AKA Nikolai Ivanovich Novikov
Birthplace: Avdotin, Bronnitsky, Russia
Location of death: Bronnitsky, Russia
Cause of death: unspecified
Religion: Russian Orthodox
Race or Ethnicity: White
Occupation: Critic, Author
Executive summary: Early Russian critic, The Drone
In 1769, Catherine the Great established Russia's first-ever satirical journal, "Odds and Ends", notable as it indicated the autocrat's acceptance of some degree of criticism of society and the state, mostly unthinkable in Russia up to that point. Following her lead, Nikolai Novikov published a series of short-lived journals in a similar vein, including "The Drone" (1769-70), "The Painter", and "The Babbler", which poked at society with frequent criticism of gallomania (worship of all things French, prevalent in Russia during the late 18th century). Novikov stopped publishing his satires following the bloody Pugachev rebellion in 1774.

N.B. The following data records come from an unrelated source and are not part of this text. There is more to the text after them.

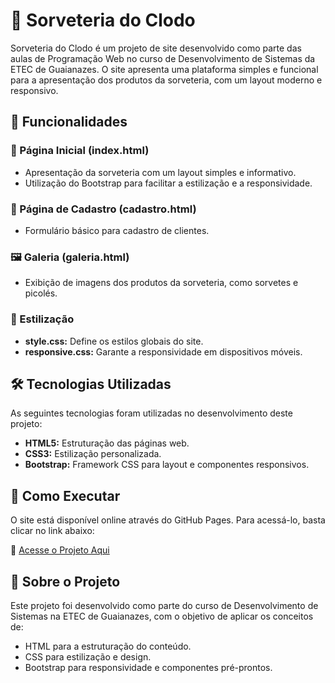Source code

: # 🍦 Sorveteria do Clodo
Sorveteria do Clodo é um projeto de site desenvolvido como parte das aulas de Programação Web no curso de Desenvolvimento de Sistemas da ETEC de Guaianazes. O site apresenta uma plataforma simples e funcional para a apresentação dos produtos da sorveteria, com um layout moderno e responsivo.

## 🌟 Funcionalidades
### 📌 Página Inicial (index.html)
<ul>
  <li>Apresentação da sorveteria com um layout simples e informativo.</li>
  <li>Utilização do Bootstrap para facilitar a estilização e a responsividade.</li>
</ul>

### 📝 Página de Cadastro (cadastro.html)
<ul>
  <li>Formulário básico para cadastro de clientes.</li>
</ul>
  
### 🖼️ Galeria (galeria.html)
<ul>
  <li>Exibição de imagens dos produtos da sorveteria, como sorvetes e picolés.</li>
</ul>

### 🎨 Estilização
<ul>
  <li><b>style.css:</b> Define os estilos globais do site.</li>
  <li><b>responsive.css:</b> Garante a responsividade em dispositivos móveis.</li>
</ul>


## 🛠️ Tecnologias Utilizadas
As seguintes tecnologias foram utilizadas no desenvolvimento deste projeto:
<ul>
  <li><b>HTML5:</b> Estruturação das páginas web.</li>
  <li><b>CSS3:</b> Estilização personalizada.</li>
  <li><b>Bootstrap:</b> Framework CSS para layout e componentes responsivos.</li>
</ul>

## 🚀 Como Executar
O site está disponível online através do GitHub Pages. Para acessá-lo, basta clicar no link abaixo:

🔗 [Acesse o Projeto Aqui](https://gisele-nuness.github.io/SORVETERIA-CLODO/)

## 📘 Sobre o Projeto
Este projeto foi desenvolvido como parte do curso de Desenvolvimento de Sistemas na ETEC de Guaianazes, com o objetivo de aplicar os conceitos de:
<ul>
  <li>HTML para a estruturação do conteúdo.</li>
  <li>CSS para estilização e design.</li>
  <li>Bootstrap para responsividade e componentes pré-prontos.</li>
</ul>
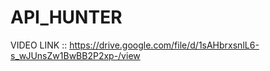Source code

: # API_HUNTER


VIDEO LINK :: https://drive.google.com/file/d/1sAHbrxsnlL6-s_wJUnsZw1BwBB2P2xp-/view
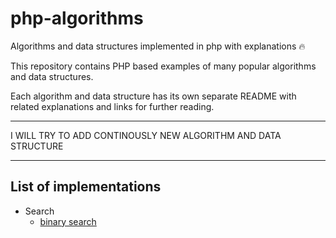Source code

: # php-algorithms
Algorithms and data structures implemented in php with explanations 🔥

This repository contains PHP based examples of many popular algorithms and data structures.

Each algorithm and data structure has its own separate README with related explanations and links for further reading.

***
I WILL TRY TO ADD CONTINOUSLY NEW ALGORITHM AND DATA STRUCTURE
***

## List of implementations

* Search
  * [binary search](src/Algorithms/search/binary_search)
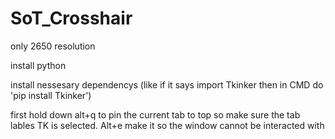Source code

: # SoT_Crosshair
only 2650 resolution

install python

install nessesary dependencys (like if it says import Tkinker then in CMD do 'pip install Tkinker')

first hold down alt+q to pin the current tab to top so make sure the tab lables TK is selected. Alt+e make it so the window cannot be interacted with 
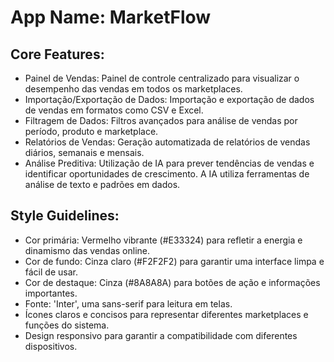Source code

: # **App Name**: MarketFlow

## Core Features:

- Painel de Vendas: Painel de controle centralizado para visualizar o desempenho das vendas em todos os marketplaces.
- Importação/Exportação de Dados: Importação e exportação de dados de vendas em formatos como CSV e Excel.
- Filtragem de Dados: Filtros avançados para análise de vendas por período, produto e marketplace.
- Relatórios de Vendas: Geração automatizada de relatórios de vendas diários, semanais e mensais.
- Análise Preditiva: Utilização de IA para prever tendências de vendas e identificar oportunidades de crescimento. A IA utiliza ferramentas de análise de texto e padrões em dados.

## Style Guidelines:

- Cor primária: Vermelho vibrante (#E33324) para refletir a energia e dinamismo das vendas online.
- Cor de fundo: Cinza claro (#F2F2F2) para garantir uma interface limpa e fácil de usar.
- Cor de destaque: Cinza (#8A8A8A) para botões de ação e informações importantes.
- Fonte: 'Inter', uma sans-serif para leitura em telas.
- Ícones claros e concisos para representar diferentes marketplaces e funções do sistema.
- Design responsivo para garantir a compatibilidade com diferentes dispositivos.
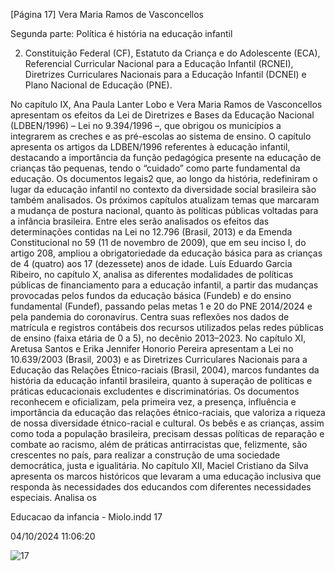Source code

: [Página 17]
Vera Maria Ramos de Vasconcellos

Segunda parte:
Política é história na educação infantil

2. Constituição Federal (CF), Estatuto
da Criança e do Adolescente (ECA),
Referencial Curricular Nacional
para a Educação Infantil (RCNEI),
Diretrizes Curriculares Nacionais para
a Educação Infantil (DCNEI) e Plano
Nacional de Educação (PNE).

No capítulo IX, Ana Paula Lanter Lobo e Vera Maria Ramos de
Vasconcellos apresentam os efeitos da Lei de Diretrizes e Bases da
Educação Nacional (LDBEN/1996) – Lei no 9.394/1996 –, que obrigou
os municípios a integrarem as creches e as pré-escolas ao sistema de
ensino. O capítulo apresenta os artigos da LDBEN/1996 referentes à
educação infantil, destacando a importância da função pedagógica
presente na educação de crianças tão pequenas, tendo o “cuidado”
como parte fundamental da educação. Os documentos legais2 que, ao
longo da história, redefiniram o lugar da educação infantil no contexto
da diversidade social brasileira são também analisados.
Os próximos capítulos atualizam temas que marcaram a mudança
de postura nacional, quanto às políticas públicas voltadas para a infância brasileira. Entre eles serão analisados os efeitos das determinações contidas na Lei no 12.796 (Brasil, 2013) e da Emenda Constitucional no 59 (11 de novembro de 2009), que em seu inciso I, do artigo
208, ampliou a obrigatoriedade da educação básica para as crianças de
4 (quatro) aos 17 (dezessete) anos de idade.
Luís Eduardo Garcia Ribeiro, no capítulo X, analisa as diferentes
modalidades de políticas públicas de financiamento para a educação
infantil, a partir das mudanças provocadas pelos fundos da educação
básica (Fundeb) e do ensino fundamental (Fundef), passando pelas
metas 1 e 20 do PNE 2014/2024 e pela pandemia do coronavírus. Centra
suas reflexões nos dados de matrícula e registros contábeis dos recursos utilizados pelas redes públicas de ensino (faixa etária de 0 a 5),
no decênio 2013–2023.
No capítulo XI, Aretusa Santos e Erika Jennifer Honorio Pereira
apresentam a Lei no 10.639/2003 (Brasil, 2003) e as Diretrizes Curriculares Nacionais para a Educação das Relações Étnico-raciais (Brasil,
2004), marcos fundantes da história da educação infantil brasileira,
quanto à superação de políticas e práticas educacionais excludentes
e discriminatórias. Os documentos reconhecem e oficializam, pela
primeira vez, a presença, influência e importância da educação das
relações étnico-raciais, que valoriza a riqueza de nossa diversidade
étnico-racial e cultural. Os bebês e as crianças, assim como toda a população brasileira, precisam dessas políticas de reparação e combate
ao racismo, além de práticas antirracistas que, felizmente, são crescentes no país, para realizar a construção de uma sociedade democrática, justa e igualitária.
No capítulo XII, Maciel Cristiano da Silva apresenta os marcos históricos que levaram a uma educação inclusiva que responda às necessidades dos educandos com diferentes necessidades especiais. Analisa os


Educacao da infancia - Miolo.indd 17

04/10/2024 11:06:20

![17](./img/page_17-01.jpg)
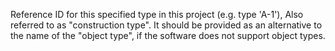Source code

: Reference ID for this specified type in this project (e.g. type 'A-1'), Also referred to as "construction type". It should be provided as an alternative to the name of the "object type", if the software does not support object types.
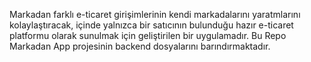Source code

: Markadan farklı e-ticaret girişimlerinin kendi markadalarını yaratmlarını kolaylaştıracak, içinde yalnızca bir satıcının bulunduğu hazır e-ticaret platformu olarak sunulmak için geliştirilen bir uygulamadır.
Bu Repo Markadan App projesinin backend dosyalarını barındırmaktadır.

Novikov served as a Russian emmisary to the Prussian court in the late 1770s, joining Freemasonry there and becoming actively involved in the society upon his return to Russia in 1779. Freemasonry was popular among the Moscow nobility, both for its mystical aspects and for its system of ethics and virtues; working to educate the nobility, Masons began the first large-scale publishing operation outside the government. Novikov was prominent in this effort, but ran afoul of the government's regulations on the publication of religious texts without permission of Orthodox church. In 1792, he was arrested and imprisoned on a 15 year sentence, only to be freed four years later when Catherine died and was succeeded by her son Paul, who attempted to reverse many of her policies.